Re: simple vs. complex parsers

Robert A Duff <bobduff@shell01.TheWorld.com>
15 May 2003 12:34:17 -0400

From comp.compilers

Related articles
[5 earlier articles]
Re: .NET Compiler for Interactive Fiction JeffKenton@attbi.com (Jeff Kenton) (2003-04-05)
Re: .NET Compiler for Interactive Fiction joachim_d@gmx.de (Joachim Durchholz) (2003-04-13)
Re: parsing, was .NET Compiler for Interactive Fiction rpboland@math.uwaterloo.ca (Ralph P. Boland) (2003-04-15)
Re: parsing, was .NET Compiler for Interactive Fiction bobduff@shell01.TheWorld.com (Robert A Duff) (2003-04-20)
Re: simple vs. complex parsers cfc@world.std.com (Chris F Clark) (2003-04-27)
Re: simple vs. complex parsers joachim_d@gmx.de (Joachim Durchholz) (2003-05-05)
*Re: simple vs. complex parsers bobduff@shell01.TheWorld.com (Robert A Duff)* (2003-05-15)**
Re: simple vs. complex parsers cfc@shell01.TheWorld.com (Chris F Clark) (2003-05-18)
Re: simple vs. complex parsers schmitz@essi.fr (Sylvain Schmitz) (2003-05-18)
Re: simple vs. complex parsers mal@wyrd.be (Lieven Marchand) (2003-05-18)
Re: simple vs. complex parsers bs@research.att.com (2003-05-18)
Re: simple vs. complex parsers nmm1@cus.cam.ac.uk (2003-05-23)
Re: simple vs. complex parsers bs@research.att.com (2003-05-23)
[1 later articles]

| List of all articles for this month |

From:	Robert A Duff <bobduff@shell01.TheWorld.com>
Newsgroups:	comp.compilers
Date:	15 May 2003 12:34:17 -0400
Organization:	The World Public Access UNIX, Brookline, MA
References:	03-02-125 03-02-147 03-03-043 03-03-061 03-03-103 03-04-006 03-04-028 03-04-046 03-04-066 03-04-116
Keywords:	parse, design
Posted-Date:	15 May 2003 12:34:17 EDT

Chris F Clark <cfc@world.std.com> writes:

> Robert Duff wrote:
> > If we didn't design our programming languages to have such doggone
> > complicated syntax, then we would be happy to use hand-written
> > recursive-descent parsers.
>
> Note, if I could post this reply on April 1 I would, but that is past
> this year.

I truly hope I have not offended you (Chris Clark) by denigrating parser
generator technology! My point was really more of an attack on existing
programming languages.

I agree with most of your points. I do admit that parser technology has
helped us understand what constitutes a good syntax for a programming
language.

I actually have mixed feelings. On the one hand, I'm in favor of
automating as much as we reasonably can. On the other hand, when I see
parser generators that have complex features in order to support dealing
with the typedef problem in C, I feel like something's wrong with the
world.

Anyway, let me say this: I could write a hand-written recursive-descent
parser for (some dialect of) Lisp, better and cheaper than you could
create a tool-generated parser for, say, C++ or Ada. This is true (I
claim) despite the fact that you are far more expert in parsing
technology than I am! ("Better" could mean any reasonable combination
of correctness, good error recovery, efficiency, etc.)

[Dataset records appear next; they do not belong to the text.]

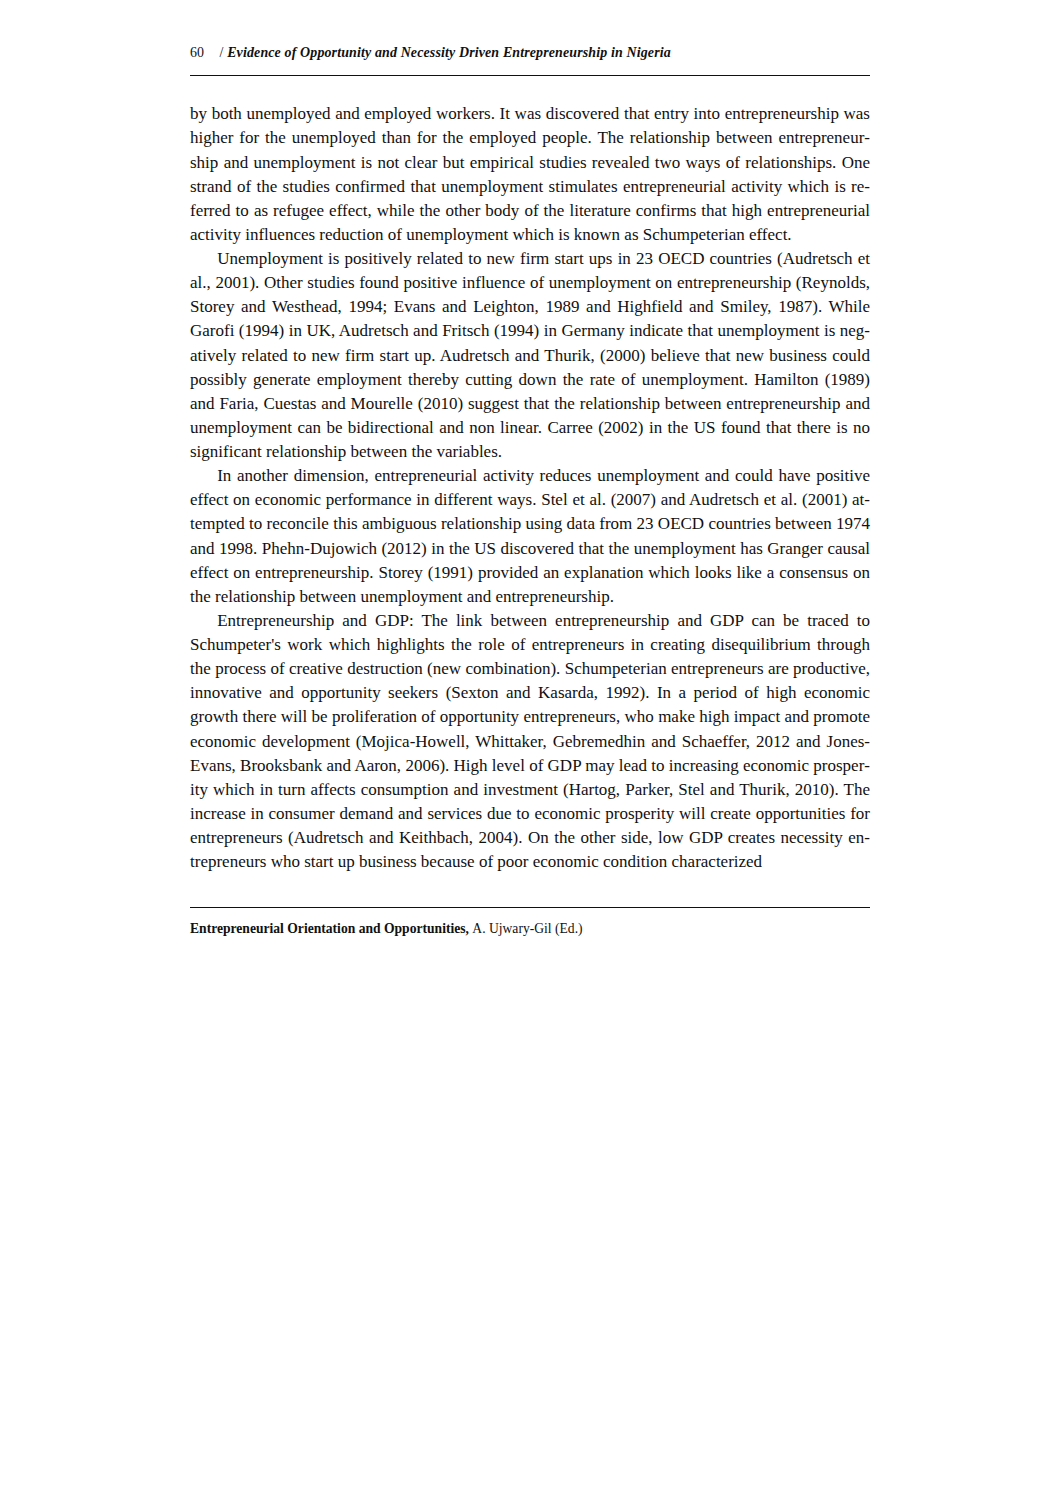60 Evidence of Opportunity and Necessity Driven Entrepreneurship in Nigeria
by both unemployed and employed workers. It was discovered that entry into entrepreneurship was higher for the unemployed than for the employed people. The relationship between entrepreneurship and unemployment is not clear but empirical studies revealed two ways of relationships. One strand of the studies confirmed that unemployment stimulates entrepreneurial activity which is referred to as refugee effect, while the other body of the literature confirms that high entrepreneurial activity influences reduction of unemployment which is known as Schumpeterian effect.
Unemployment is positively related to new firm start ups in 23 OECD countries (Audretsch et al., 2001). Other studies found positive influence of unemployment on entrepreneurship (Reynolds, Storey and Westhead, 1994; Evans and Leighton, 1989 and Highfield and Smiley, 1987). While Garofi (1994) in UK, Audretsch and Fritsch (1994) in Germany indicate that unemployment is negatively related to new firm start up. Audretsch and Thurik, (2000) believe that new business could possibly generate employment thereby cutting down the rate of unemployment. Hamilton (1989) and Faria, Cuestas and Mourelle (2010) suggest that the relationship between entrepreneurship and unemployment can be bidirectional and non linear. Carree (2002) in the US found that there is no significant relationship between the variables.
In another dimension, entrepreneurial activity reduces unemployment and could have positive effect on economic performance in different ways. Stel et al. (2007) and Audretsch et al. (2001) attempted to reconcile this ambiguous relationship using data from 23 OECD countries between 1974 and 1998. Phehn-Dujowich (2012) in the US discovered that the unemployment has Granger causal effect on entrepreneurship. Storey (1991) provided an explanation which looks like a consensus on the relationship between unemployment and entrepreneurship.
Entrepreneurship and GDP: The link between entrepreneurship and GDP can be traced to Schumpeter's work which highlights the role of entrepreneurs in creating disequilibrium through the process of creative destruction (new combination). Schumpeterian entrepreneurs are productive, innovative and opportunity seekers (Sexton and Kasarda, 1992). In a period of high economic growth there will be proliferation of opportunity entrepreneurs, who make high impact and promote economic development (Mojica-Howell, Whittaker, Gebremedhin and Schaeffer, 2012 and Jones-Evans, Brooksbank and Aaron, 2006). High level of GDP may lead to increasing economic prosperity which in turn affects consumption and investment (Hartog, Parker, Stel and Thurik, 2010). The increase in consumer demand and services due to economic prosperity will create opportunities for entrepreneurs (Audretsch and Keithbach, 2004). On the other side, low GDP creates necessity entrepreneurs who start up business because of poor economic condition characterized
Entrepreneurial Orientation and Opportunities, A. Ujwary-Gil (Ed.)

(No fair starting from a C++ grammar that already works with your
tools!)

My point was that I think programming language syntax should be closer
to the Lisp end of the spectrum than to the C++ end, although I think
Lisp is a bit *too* simple -- I feel like I'm on a ship, staring at an
endless sea of indistinguishable parentheses stretching to the horizon.
;-)

> And the reason this is the cause is that there is no checking of a
> hand-written parser to verify that the language it parses has a simple
> unambiguous grammar. In particular, it is easy in a hand-written
> grammar to introduce a special case in one branch of an if-tree that
> causes the parses of that branch of the if-tree to take a slightly
> different syntax than the parses of other branches. However, when you
> attempt to rewrite this with an unambiguous grammar, one discovers
> that one has to double the number of productions in the sub-tree.

I don't understand that. Perhaps you can give an example?
I'm not even sure whether the 'if's you're talking about are in the
hand-written parser, or in the language being parsed...

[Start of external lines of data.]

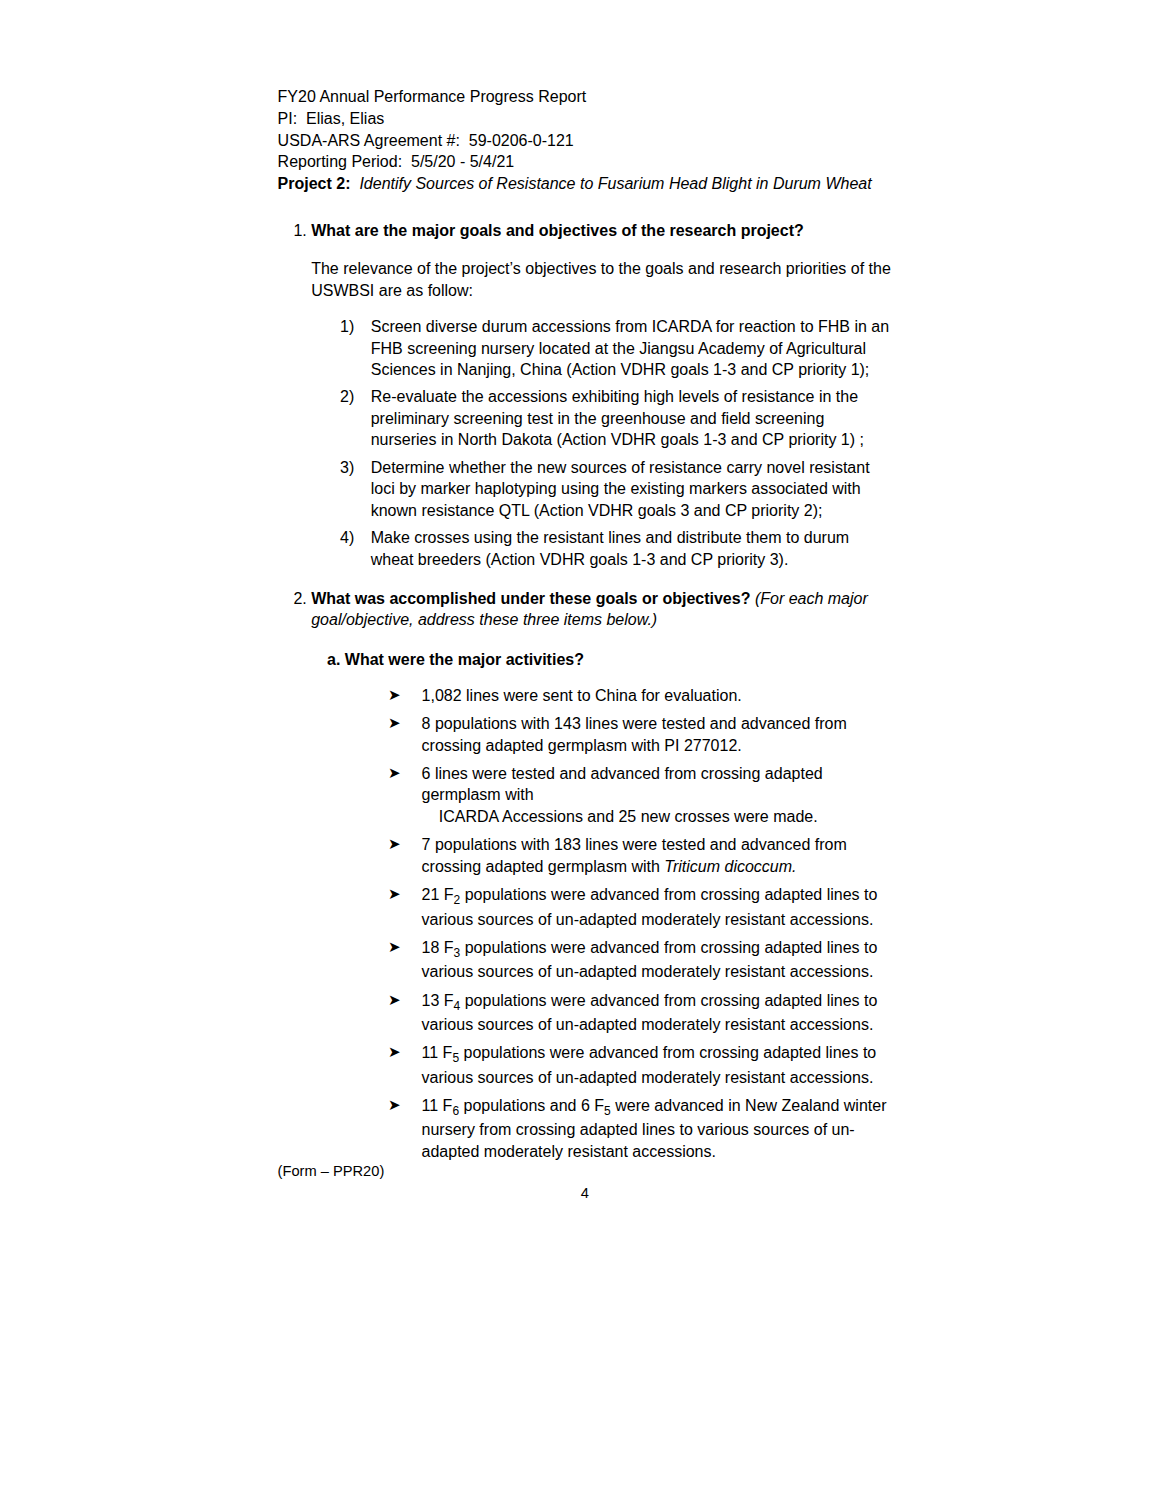FY20 Annual Performance Progress Report
PI: Elias, Elias
USDA-ARS Agreement #: 59-0206-0-121
Reporting Period: 5/5/20 - 5/4/21
Project 2: Identify Sources of Resistance to Fusarium Head Blight in Durum Wheat
What are the major goals and objectives of the research project?
The relevance of the project’s objectives to the goals and research priorities of the USWBSI are as follow:
1) Screen diverse durum accessions from ICARDA for reaction to FHB in an FHB screening nursery located at the Jiangsu Academy of Agricultural Sciences in Nanjing, China (Action VDHR goals 1-3 and CP priority 1);
2) Re-evaluate the accessions exhibiting high levels of resistance in the preliminary screening test in the greenhouse and field screening nurseries in North Dakota (Action VDHR goals 1-3 and CP priority 1) ;
3) Determine whether the new sources of resistance carry novel resistant loci by marker haplotyping using the existing markers associated with known resistance QTL (Action VDHR goals 3 and CP priority 2);
4) Make crosses using the resistant lines and distribute them to durum wheat breeders (Action VDHR goals 1-3 and CP priority 3).
What was accomplished under these goals or objectives? (For each major goal/objective, address these three items below.)
What were the major activities?
1,082 lines were sent to China for evaluation.
8 populations with 143 lines were tested and advanced from crossing adapted germplasm with PI 277012.
6 lines were tested and advanced from crossing adapted germplasm with ICARDA Accessions and 25 new crosses were made.
7 populations with 183 lines were tested and advanced from crossing adapted germplasm with Triticum dicoccum.
21 F2 populations were advanced from crossing adapted lines to various sources of un-adapted moderately resistant accessions.
18 F3 populations were advanced from crossing adapted lines to various sources of un-adapted moderately resistant accessions.
13 F4 populations were advanced from crossing adapted lines to various sources of un-adapted moderately resistant accessions.
11 F5 populations were advanced from crossing adapted lines to various sources of un-adapted moderately resistant accessions.
11 F6 populations and 6 F5 were advanced in New Zealand winter nursery from crossing adapted lines to various sources of un-adapted moderately resistant accessions.
(Form – PPR20)
4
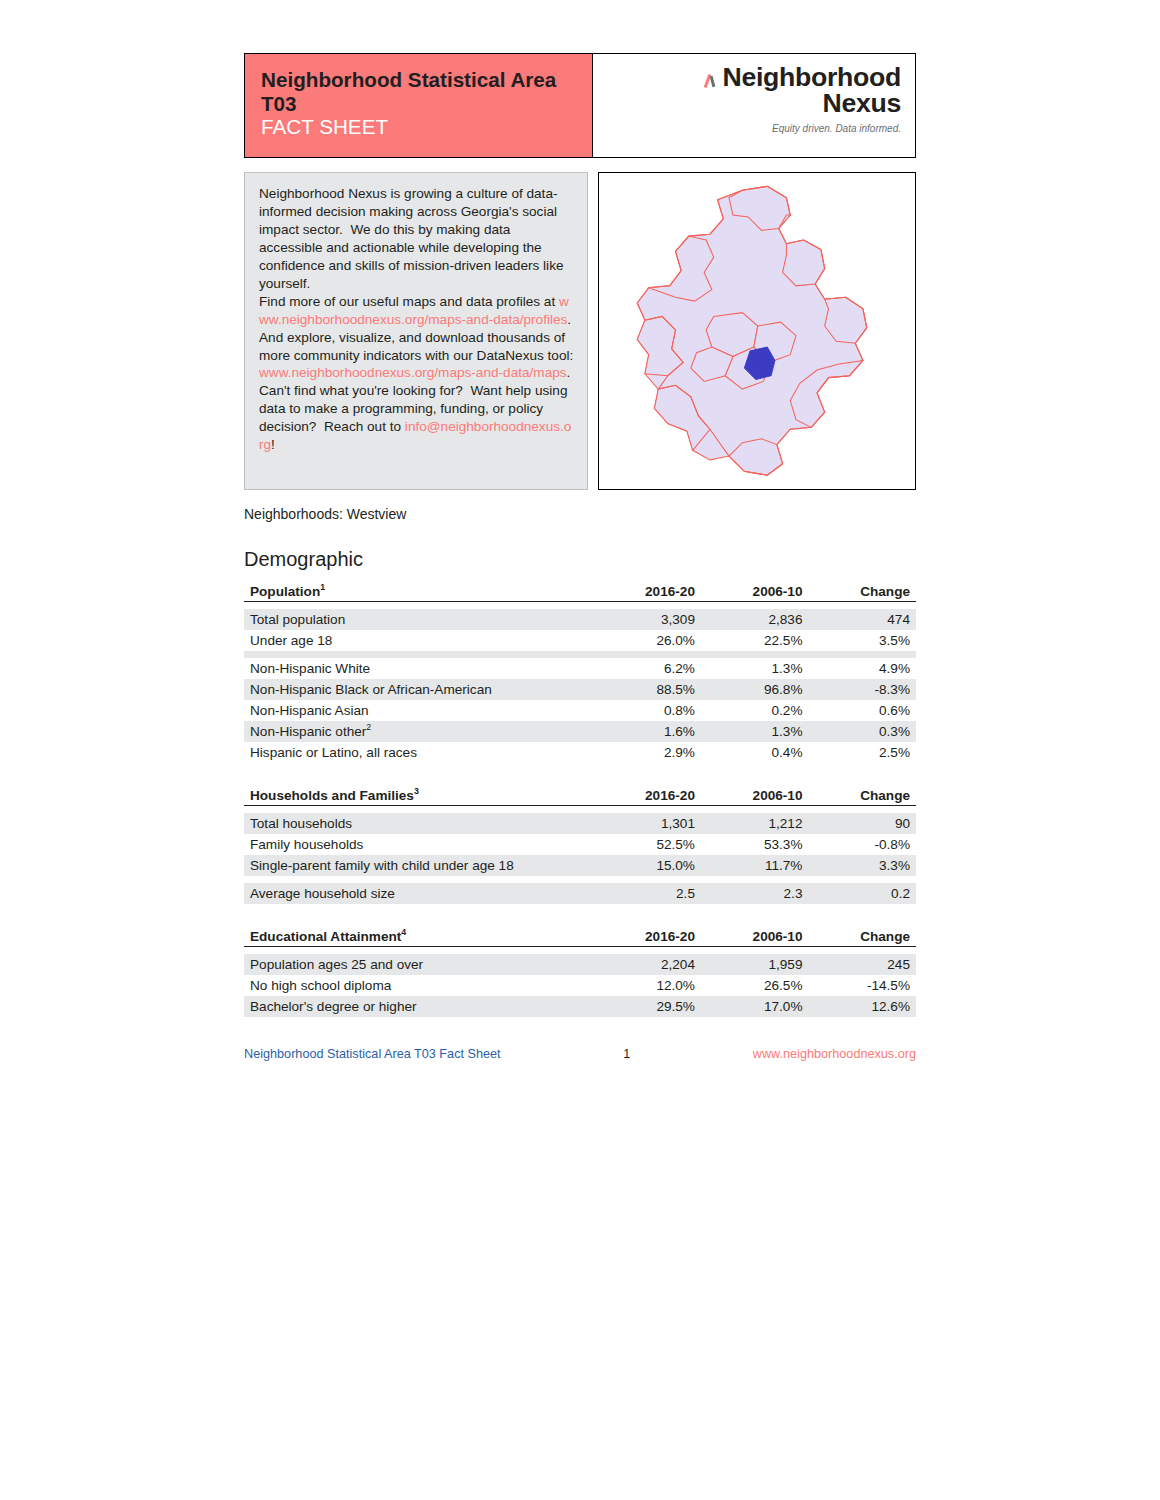Neighborhood Statistical Area T03
FACT SHEET
NeighborhoodNexus
Equity driven. Data informed.
Neighborhood Nexus is growing a culture of data-informed decision making across Georgia's social impact sector. We do this by making data accessible and actionable while developing the confidence and skills of mission-driven leaders like yourself.
Find more of our useful maps and data profiles at www.neighborhoodnexus.org/maps-and-data/profiles.
And explore, visualize, and download thousands of more community indicators with our DataNexus tool: www.neighborhoodnexus.org/maps-and-data/maps.
Can't find what you're looking for? Want help using data to make a programming, funding, or policy decision? Reach out to info@neighborhoodnexus.org!
Neighborhoods: Westview
Demographic
| Population 1 | 2016-20 | 2006-10 | Change |
| --- | --- | --- | --- |
| Total population | 3,309 | 2,836 | 474 |
| Under age 18 | 26.0% | 22.5% | 3.5% |
| Non-Hispanic White | 6.2% | 1.3% | 4.9% |
| Non-Hispanic Black or African-American | 88.5% | 96.8% | -8.3% |
| Non-Hispanic Asian | 0.8% | 0.2% | 0.6% |
| Non-Hispanic other 2 | 1.6% | 1.3% | 0.3% |
| Hispanic or Latino, all races | 2.9% | 0.4% | 2.5% |
| Households and Families 3 | 2016-20 | 2006-10 | Change |
| --- | --- | --- | --- |
| Total households | 1,301 | 1,212 | 90 |
| Family households | 52.5% | 53.3% | -0.8% |
| Single-parent family with child under age 18 | 15.0% | 11.7% | 3.3% |
| Average household size | 2.5 | 2.3 | 0.2 |
| Educational Attainment 4 | 2016-20 | 2006-10 | Change |
| --- | --- | --- | --- |
| Population ages 25 and over | 2,204 | 1,959 | 245 |
| No high school diploma | 12.0% | 26.5% | -14.5% |
| Bachelor's degree or higher | 29.5% | 17.0% | 12.6% |
Neighborhood Statistical Area T03 Fact Sheet
1
www.neighborhoodnexus.org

> This problem is compounded by the fact that it is often easy to mingle
> both syntactic and semantic checks in the hand-written parser. As a
> result, some semantic consideration, which may be the result of some
> global property of the program, influences the syntax in some obscure
> way.

"Doctor, it hurts when I ..." "So don't do that." ;-)

Seriously, I agree that parsing should be separated from semantic
analysis (whether or not the parser is hand written). And it is poor
language design to require or encourage feedback from semantic analysis
into parsing (or lexing).

> Of equal importance, the first prototype parsers for a language
> generally do very little error detection.

It seems to me that a minimal requirement for a parser, including the
first prototype for a new language, is to *detect* all syntactically
incorrect programs. Perhaps you meant error recovery, rather than error
detection?

My approach to language design is to write a grammar before writing a
parser. Not to start hacking on a parser and see what sorts of input it
happens not to choke on!

> In particular, it is difficult to disambiguate the following two
> correct lexical phrases: int ".." int and float.

This is hardly a big deal, IMHO.

> And if someone as competent as Niklaus Wirth cannot design a language
> as simple as Pascal without introducing such problems (and his later
> revisions such as Modula[-2] do not fare much better having their own
> little syntactic quirks), who truly believes that they can do better
> on their own? K&R C is of similar complexity to Pascal and has its
> own syntactic problems where specific implementation decisions show
> through in the syntax and variant dialects.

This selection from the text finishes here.